## COMPLETE THE FOLLOWING
1) Translate this sentence from the librdmacm mailing-list thread into Spanish: "If we don't have some way to prevent different MPI jobs on a network from using the same multicast address, multicast is not going to be very useful."
2) According to the librdmacm mailing-list thread, which group has written a couple of papers on using multicast for collective operations?
3) Carry on writing the librdmacm mailing-list thread from its final sentence.

## READING PASSAGE
>> Start
[openib-general] FW: [PATCH] [RFC] librdmacm: expose device list to users

Tue Jul 25 14:54:02 PDT 2006

Just returning thread to list... I accidentally bumped it off by replying
directly.

- Sean

>Sean Hefty wrote:
>>>>Are you wanting to dynamically determine that address?
>>>
>>>Yes - for one, I don't want to concern the MPI user with that sort of
>>>detail.  Also, I imagine a single MPI job using many different multicast
>>>groups simultaneously.
>>>
>>>What I figured I would do is have a range of multicast addresses I could
>>>select from (which WOULD be configurable by users, but have good
>>>defaults), then successively select multicast addresses until a free one
>>>is found.
>>
>>
>> There is an interface in the kernel that could be used to determine if a port
>> has already joined a multicast group.  It may be possible to expose something
>> like this to userspace, but how will you ensure that all related MPI jobs
>join
>> the correct group?  Maybe it would help me to understand how MPI uses IP
>> multicast groups today.
>
>Apologies for the long email..
>
>determine if a port has already joined a multicast group.. not sure
>that's what I'm after.  What I'm thinking is that one predefined group
>of processes are communicating via a multicast group.  Another group of
>processes are started up, and want to communicate via multicast as well
>- what is to stop this second group from using the same multicast
>address, and erroneously sending messages to the first group (and vice
>versa)?  Note that these groups of processes may or may not be running
>on the same ports, though may still be on the same network.
>
>If we don't have some way to prevent different MPI jobs on a network
>from using the same multicast address, multicast is not going to be very
>useful.
>
>
>MPI has used very little multicast so far - the mvapich group has a
>couple papers on using multicast for collective operations, I don't know
>of any other MPI's that have used it.  I'm looking to do some similar
>work in Open MPI, and hopefully take it further and do more/better.  In
>other words, I don't know for sure how MPI uses multicast yet :)
>
>It's not difficult to know who should/shouldn't be part of a particular
>multicast group.  For example, all of the members of a particular
>communicator might be in a single multicast group.  We always know which
>peers are in a particular communicator, so we know which peers should be
>in a multicast group together.  Coming up with an address for a
>particular group is a little more difficult - the address would have to
>be chosen by one peer (I'd just pick rank 0 or something), then
>communicated OOB to the other peers in the communicator.
>> End
## DATASET SECTION
>> Start
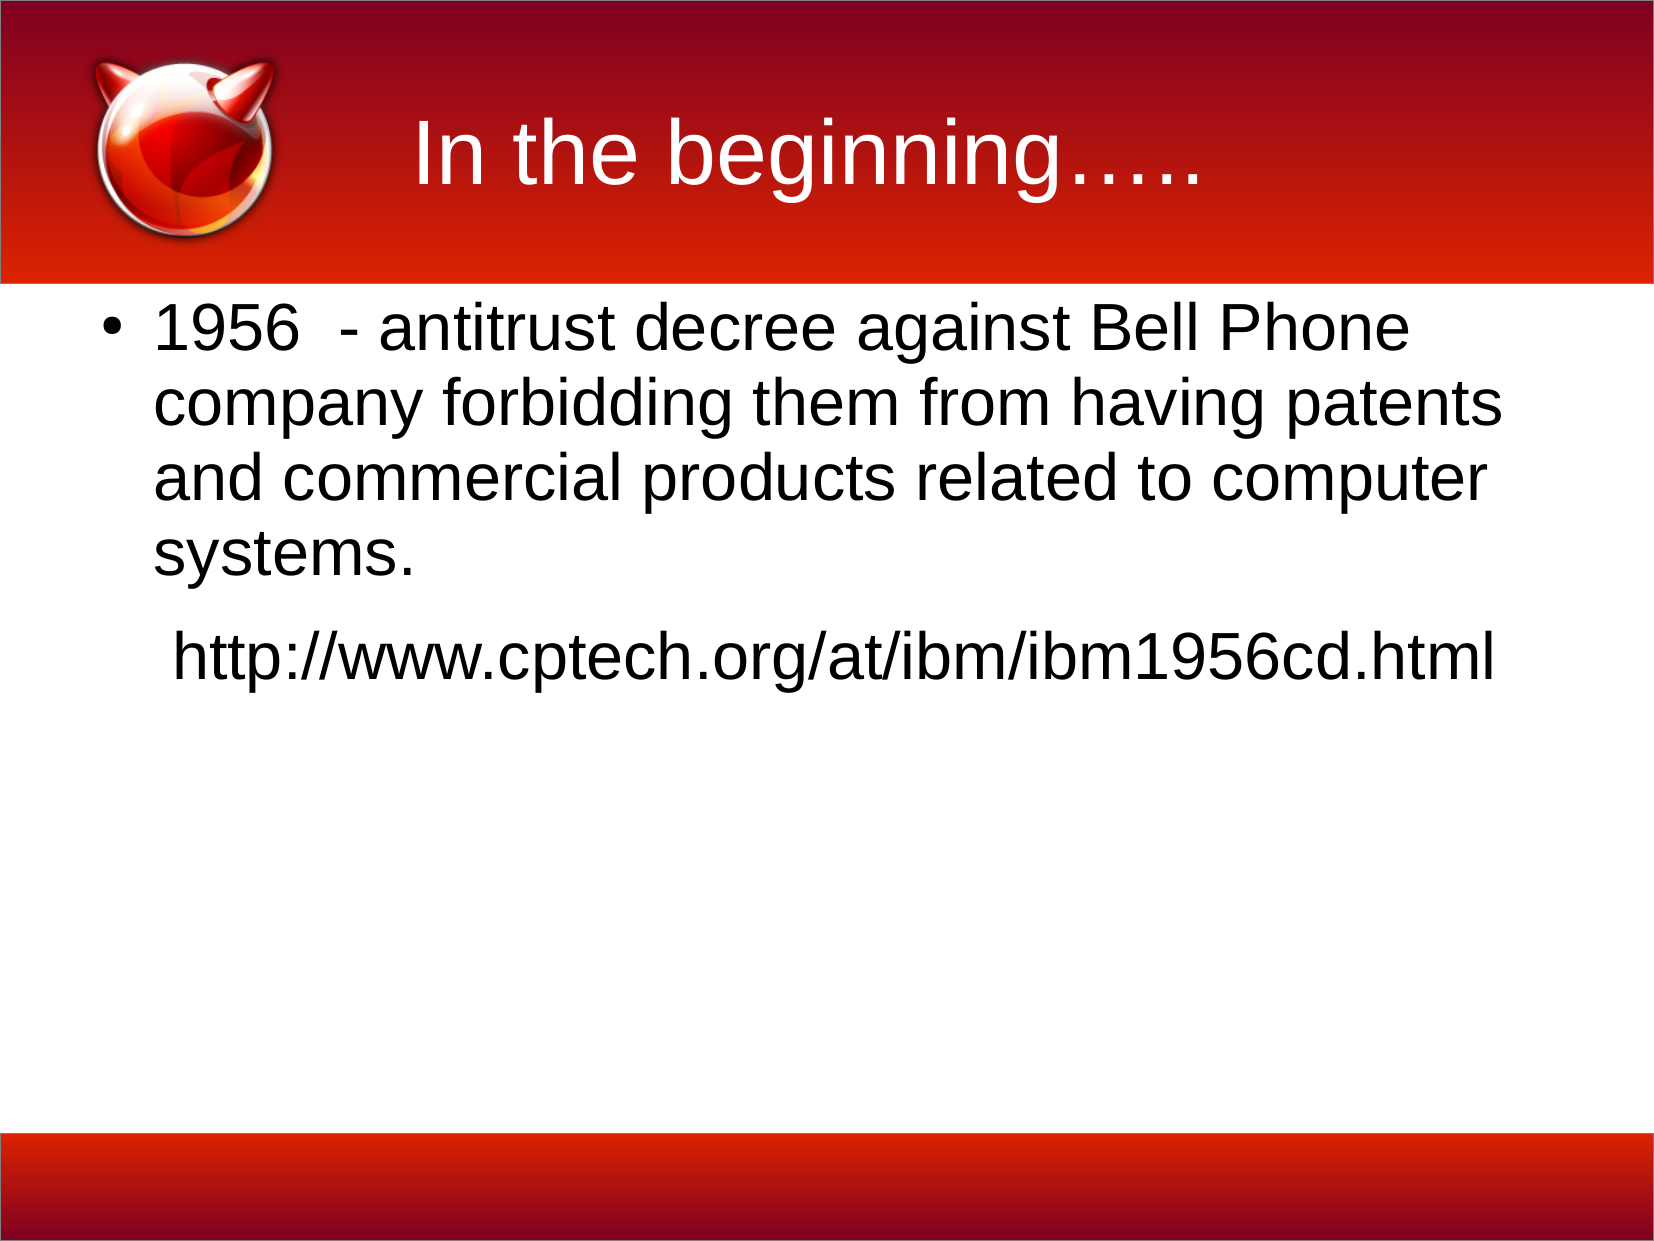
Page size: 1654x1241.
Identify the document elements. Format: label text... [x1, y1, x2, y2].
>> End
## WRITTEN RESPONSES
1) Si no tenemos alguna forma de impedir que distintos trabajos MPI en una red usen la misma dirección multicast, el multicast no va a ser muy útil.

2) The mvapich group.

3)
>
>An example of where this mapping of communicator to multicast group
>might not hold would be at scale.  I have no idea how far the IB
>multicast scales yet - but if it doesn't go as far as MPI does, multiple
>groups would probably be needed to span the communicator.  It may also
>be beneficial (performance) to use many smaller groups in a tree-like
>fashion instead of one large group.
>
>
>One solution (suggested by Matt Leininger) would be for the IB stack
>(CM?) to hand out multicast addresses.  I'm thinking it would be useful
>to come up with a header file for a solution before implementing
>anything.  An 'ideal' API might look something like this:
>
>ObtainMulticastAddress
>  Returns a multicast address guaranteed not to be in use on the network
>
>JoinMulticastGroup (aka connect)
>  Requires a multicast address specifying which multicast group to join
>
>LeaveMulticastGroup (aka disconnect)
>  Requires a multicast address specifying which multicast group to leave
>
>ReturnMulticastAddress (inform IB that an address may be reused)
>  Requires a multicast address
>
>I would then use ObtainMulticastAddress, then pass the returned address
>via OOB to all the peers I want to be in that multicast group.  All the
>peers would then use JoinMulticastGroup.
>
>ReturnMulticastAddress could require that all calls to
>JoinMulticastGroup on the provided address have been paired with
>matching LeaveMulticastGroup calls.  What would be better though, is if
>the group were asynchronously released when the last peer in the group
>calls LeaveMulticastGroup.  This would avoid the need for explicitly
>fencing between all the LeaveMulticastGroup calls and one peer calling
>ReturnMulticastAddress.
>
>The idea behind ObtainMulticastAddress is that I don't care what the
>particular address is - just that I have an address, and nobody else is
>using it.  The address can take any form - does not have to be IP.
>
>It's important that everything be non-blocking.  If needed, operations
>can be done asynchronously (ie completion signalled via an event queue).
>
>Is this sort of approach even feasible?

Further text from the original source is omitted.